Don’t take our word for it. Here is what patient advocacy and provider organizations said at the time about the House repeal bill:

  • American Medical Association: “The bill passed by the House today will result in millions of Americans losing access to quality, affordable health insurance and those with pre-existing health conditions face the possibility of going back to the time when insurers could charge them premiums that made access to coverage out of the question. Action is needed, however, to improve the current health care insurance system.
  • The American Cancer Society Cancer Action Network, American Heart Association, American Lung Association, March of Dimes, And Others: Weakening protections in favor of high-risk pools would also undermine the ban on discrimination based on health status. The individuals and families we represent cannot go back to a time when people with pre-existing conditions could be denied coverage or forced to choose between purchasing basic necessities and affording their health care coverage.”

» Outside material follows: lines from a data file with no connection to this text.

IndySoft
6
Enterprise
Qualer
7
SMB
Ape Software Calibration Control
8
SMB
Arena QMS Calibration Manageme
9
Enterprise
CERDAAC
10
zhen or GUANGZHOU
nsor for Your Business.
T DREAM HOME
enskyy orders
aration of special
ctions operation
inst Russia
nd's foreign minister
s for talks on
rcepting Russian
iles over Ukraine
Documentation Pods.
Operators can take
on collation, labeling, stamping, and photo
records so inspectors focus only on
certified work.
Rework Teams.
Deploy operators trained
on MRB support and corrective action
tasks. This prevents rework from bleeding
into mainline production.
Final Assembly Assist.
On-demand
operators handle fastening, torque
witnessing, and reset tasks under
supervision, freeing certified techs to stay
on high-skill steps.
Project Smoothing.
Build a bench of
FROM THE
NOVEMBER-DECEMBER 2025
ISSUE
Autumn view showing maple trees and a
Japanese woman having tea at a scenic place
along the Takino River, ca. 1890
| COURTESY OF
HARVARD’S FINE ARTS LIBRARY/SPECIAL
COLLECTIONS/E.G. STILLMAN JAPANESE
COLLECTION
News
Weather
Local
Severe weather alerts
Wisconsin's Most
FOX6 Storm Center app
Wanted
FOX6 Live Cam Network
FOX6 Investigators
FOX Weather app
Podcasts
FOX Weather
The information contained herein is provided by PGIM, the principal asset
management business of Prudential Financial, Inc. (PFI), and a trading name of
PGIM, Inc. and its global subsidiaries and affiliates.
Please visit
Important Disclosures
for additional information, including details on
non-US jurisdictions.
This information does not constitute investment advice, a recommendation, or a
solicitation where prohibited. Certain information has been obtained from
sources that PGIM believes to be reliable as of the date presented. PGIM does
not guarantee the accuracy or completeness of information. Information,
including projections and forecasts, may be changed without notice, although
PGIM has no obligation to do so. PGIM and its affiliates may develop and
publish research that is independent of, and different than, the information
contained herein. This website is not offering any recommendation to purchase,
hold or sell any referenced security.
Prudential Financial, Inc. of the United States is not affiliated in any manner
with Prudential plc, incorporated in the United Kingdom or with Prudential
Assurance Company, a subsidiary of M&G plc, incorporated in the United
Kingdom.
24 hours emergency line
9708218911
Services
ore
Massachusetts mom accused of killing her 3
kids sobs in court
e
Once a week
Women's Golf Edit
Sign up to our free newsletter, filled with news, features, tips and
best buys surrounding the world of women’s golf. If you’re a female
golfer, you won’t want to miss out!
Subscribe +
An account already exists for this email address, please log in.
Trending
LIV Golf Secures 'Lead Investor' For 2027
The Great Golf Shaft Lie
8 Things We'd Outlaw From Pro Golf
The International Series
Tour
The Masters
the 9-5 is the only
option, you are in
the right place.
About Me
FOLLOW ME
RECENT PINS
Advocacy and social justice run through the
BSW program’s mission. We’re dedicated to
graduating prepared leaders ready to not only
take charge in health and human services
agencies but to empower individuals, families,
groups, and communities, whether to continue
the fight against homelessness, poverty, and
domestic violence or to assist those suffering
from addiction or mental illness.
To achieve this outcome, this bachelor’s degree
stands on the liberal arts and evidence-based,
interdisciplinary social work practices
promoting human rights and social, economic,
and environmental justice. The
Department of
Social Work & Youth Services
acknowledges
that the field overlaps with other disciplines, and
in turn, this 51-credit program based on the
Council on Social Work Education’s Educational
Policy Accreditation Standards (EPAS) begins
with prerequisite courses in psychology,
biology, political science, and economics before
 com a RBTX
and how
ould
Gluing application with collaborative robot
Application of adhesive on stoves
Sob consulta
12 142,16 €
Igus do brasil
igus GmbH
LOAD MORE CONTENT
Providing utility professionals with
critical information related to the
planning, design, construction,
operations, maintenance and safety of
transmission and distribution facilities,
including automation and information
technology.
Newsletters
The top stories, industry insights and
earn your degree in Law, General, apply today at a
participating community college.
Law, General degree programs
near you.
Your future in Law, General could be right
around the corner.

  • American Cancer Society Cancer Action Network: “Today the House of Representatives passed a health care bill that could leave cancer patients, survivors and those at risk for the disease unable to access or keep quality health insurance. The bill would create a coverage patchwork whereby patients with pre-existing conditions could be charged more for their coverage while simultaneously weakening the rules for what health services will be covered.”
  • American Association Of Family Physicians: “This legislation will harm millions of their constituents. It will destabilize our health care system, cause 24 million Americans to lose their coverage, and allow for discrimination against patients based on their gender, age, and health status. Its inadequate and temporary high-risk pool funds are simply a band aid that does nothing to provide health security to the nearly one in three Americans who have a pre-existing condition.
  • America’s Essential Hospitals: “This is not reform. This is legislation that will take us back to a time when working individuals and families were forced to choose between health care coverage and life’s other necessities. In fact, it will leave us in a worse place than before the law it seeks to replace, the Affordable Care Act.”